Responda com base no trecho sobre galáxias:
1. Quais comprimentos de onda o trecho atribui à faixa do óptico?
2. Segundo o resultado, que porcentagem das MQs passou antes por uma fase como DSFGs?
3. Quais dois processos a fusão com outra galáxia teria desencadeado?

Trecho:
================================

Envoltas em densas nuvens de poeira, são praticamente invisíveis no óptico
(faixa do espectro eletromagnético com comprimentos de onda de 380 a 780
nanômetros). Mas brilham intensamente no submilimétrico (de 0,2 a 1 milímetro)
e no infravermelho médio (de 4.9 a 28.8 mícrons). Por isso, foram detectadas em
escala de milhares pelos radiotelescópios Atacama Large
Millimeter/Submillimeter Array (Alma), que operam no
milimétrico-submilimétrico. Parte delas teve suas estruturas espaciais e
composições estelares caracterizadas pelo Telescópio Espacial James Webb, que
opera no infravermelho.
As MQs constituem um grande
desafio para os modelos de formação de galáxias, explica Sodré. “Formaram-se e
pararam de produzir estrelas rapidamente, dentro dos primeiros bilhões de anos
da história do Universo”, diz.
Para investigar a conexão entre
as duas populações, os pesquisadores utilizaram um modelo semianalítico de
formação de galáxias, rastreando suas trajetórias evolutivas em redshifts de 2
a 4 – isto é, quando o universo tinha cerca de 3 a 4 bilhões de anos. Vale
lembrar que redshifts são desvios da radiação eletromagnética
para comprimentos de onda maiores, em decorrência da expansão do universo.
O resultado mostra que entre
86% e 96% das MQs passaram antes por uma fase como galáxias formadoras de
estrelas ricas em poeira (DSFGs). Ou seja, praticamente todas essas galáxias
inertes tiveram um passado extremamente ativo. Mas nem todas as DSFGs seguem
esse destino.
A explicação proposta pelo
estudo é a de que cada galáxia progenitora de uma MQ teve fusão precoce e
violenta com outra galáxia de massa semelhante. Esse evento catastrófico teria
desencadeado dois processos simultâneos: um surto extremo de formação estelar e
o rápido crescimento de um buraco negro supermassivo na região central. “A
fusão das duas galáxias concentrou grandes quantidades de gás no núcleo,
desencadeando simultaneamente o surto extremo de formação estelar e a
alimentação intensa do buraco negro supermassivo”, resume Sodré.

================================

Dados extraídos:
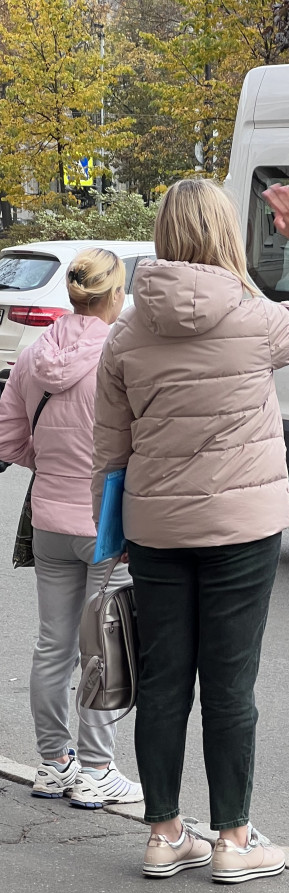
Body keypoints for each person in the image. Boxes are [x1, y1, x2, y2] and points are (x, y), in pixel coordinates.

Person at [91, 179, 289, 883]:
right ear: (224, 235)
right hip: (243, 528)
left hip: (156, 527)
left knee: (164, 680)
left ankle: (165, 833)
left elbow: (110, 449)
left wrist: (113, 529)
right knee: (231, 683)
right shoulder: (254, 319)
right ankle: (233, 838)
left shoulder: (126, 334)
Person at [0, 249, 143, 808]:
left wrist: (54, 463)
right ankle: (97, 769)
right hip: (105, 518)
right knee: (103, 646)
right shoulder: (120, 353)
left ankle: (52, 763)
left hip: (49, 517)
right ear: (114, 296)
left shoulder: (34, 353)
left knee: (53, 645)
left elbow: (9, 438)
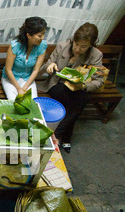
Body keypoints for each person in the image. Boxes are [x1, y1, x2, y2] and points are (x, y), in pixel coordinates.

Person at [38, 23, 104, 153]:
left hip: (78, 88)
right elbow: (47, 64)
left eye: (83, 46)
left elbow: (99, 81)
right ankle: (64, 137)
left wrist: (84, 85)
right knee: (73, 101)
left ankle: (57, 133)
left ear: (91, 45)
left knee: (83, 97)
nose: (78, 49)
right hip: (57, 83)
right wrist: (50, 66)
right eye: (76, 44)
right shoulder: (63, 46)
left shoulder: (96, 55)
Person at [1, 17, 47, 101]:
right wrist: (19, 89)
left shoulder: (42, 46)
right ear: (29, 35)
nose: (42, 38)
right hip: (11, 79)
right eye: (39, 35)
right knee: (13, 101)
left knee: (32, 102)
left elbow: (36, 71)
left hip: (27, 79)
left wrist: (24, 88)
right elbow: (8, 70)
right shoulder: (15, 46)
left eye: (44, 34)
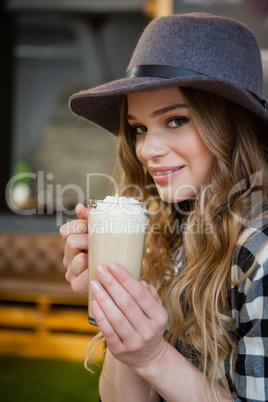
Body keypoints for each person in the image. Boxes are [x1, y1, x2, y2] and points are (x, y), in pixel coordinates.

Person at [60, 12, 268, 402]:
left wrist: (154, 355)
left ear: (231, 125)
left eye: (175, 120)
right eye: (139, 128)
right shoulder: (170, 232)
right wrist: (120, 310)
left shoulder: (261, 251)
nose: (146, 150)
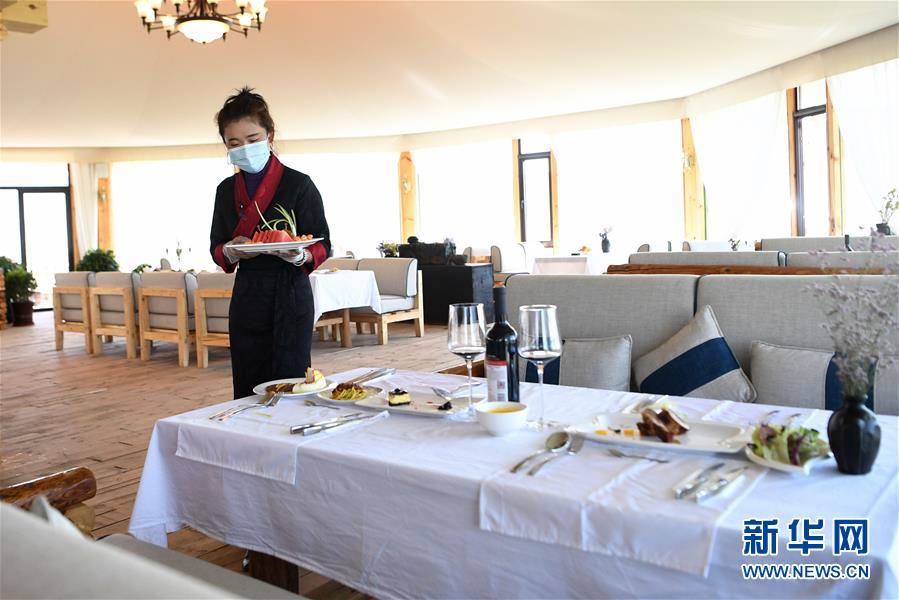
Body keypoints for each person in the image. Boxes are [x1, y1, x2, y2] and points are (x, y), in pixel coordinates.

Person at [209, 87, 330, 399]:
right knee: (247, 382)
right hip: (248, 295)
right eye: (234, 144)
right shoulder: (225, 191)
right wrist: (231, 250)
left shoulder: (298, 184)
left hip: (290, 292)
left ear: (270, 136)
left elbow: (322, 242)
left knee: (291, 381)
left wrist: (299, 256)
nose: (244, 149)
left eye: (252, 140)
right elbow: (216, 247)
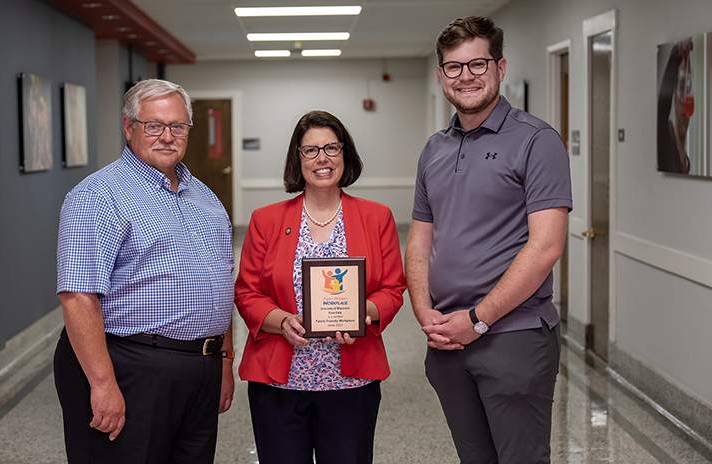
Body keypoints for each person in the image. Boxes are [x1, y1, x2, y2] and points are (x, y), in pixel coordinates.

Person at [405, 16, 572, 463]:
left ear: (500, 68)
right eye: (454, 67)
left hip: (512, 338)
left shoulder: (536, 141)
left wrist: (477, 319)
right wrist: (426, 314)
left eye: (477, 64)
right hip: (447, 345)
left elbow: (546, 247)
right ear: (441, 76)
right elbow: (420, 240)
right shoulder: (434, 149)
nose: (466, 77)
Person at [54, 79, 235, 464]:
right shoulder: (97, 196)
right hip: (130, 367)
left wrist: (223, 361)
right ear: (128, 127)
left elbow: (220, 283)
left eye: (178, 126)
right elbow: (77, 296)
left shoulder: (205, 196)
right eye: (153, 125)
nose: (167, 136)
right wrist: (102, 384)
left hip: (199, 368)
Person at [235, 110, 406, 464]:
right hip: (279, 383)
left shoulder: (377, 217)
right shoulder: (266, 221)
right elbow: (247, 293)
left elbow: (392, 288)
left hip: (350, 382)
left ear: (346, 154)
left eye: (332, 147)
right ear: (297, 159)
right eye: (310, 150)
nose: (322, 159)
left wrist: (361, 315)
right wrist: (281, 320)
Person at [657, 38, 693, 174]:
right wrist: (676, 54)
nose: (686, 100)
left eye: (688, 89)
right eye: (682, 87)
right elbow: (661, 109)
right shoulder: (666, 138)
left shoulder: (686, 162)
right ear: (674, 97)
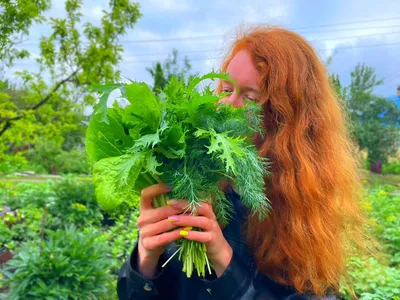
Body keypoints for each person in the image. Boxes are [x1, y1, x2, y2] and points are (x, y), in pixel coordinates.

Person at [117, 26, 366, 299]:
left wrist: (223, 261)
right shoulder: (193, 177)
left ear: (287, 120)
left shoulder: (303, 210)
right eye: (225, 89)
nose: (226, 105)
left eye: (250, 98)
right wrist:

================================

Resposta redigida:
1. De 380 a 780 nanômetros.
2. Entre 86% e 96%.
3. Um surto extremo de formação estelar e o rápido crescimento de um buraco negro supermassivo na região central.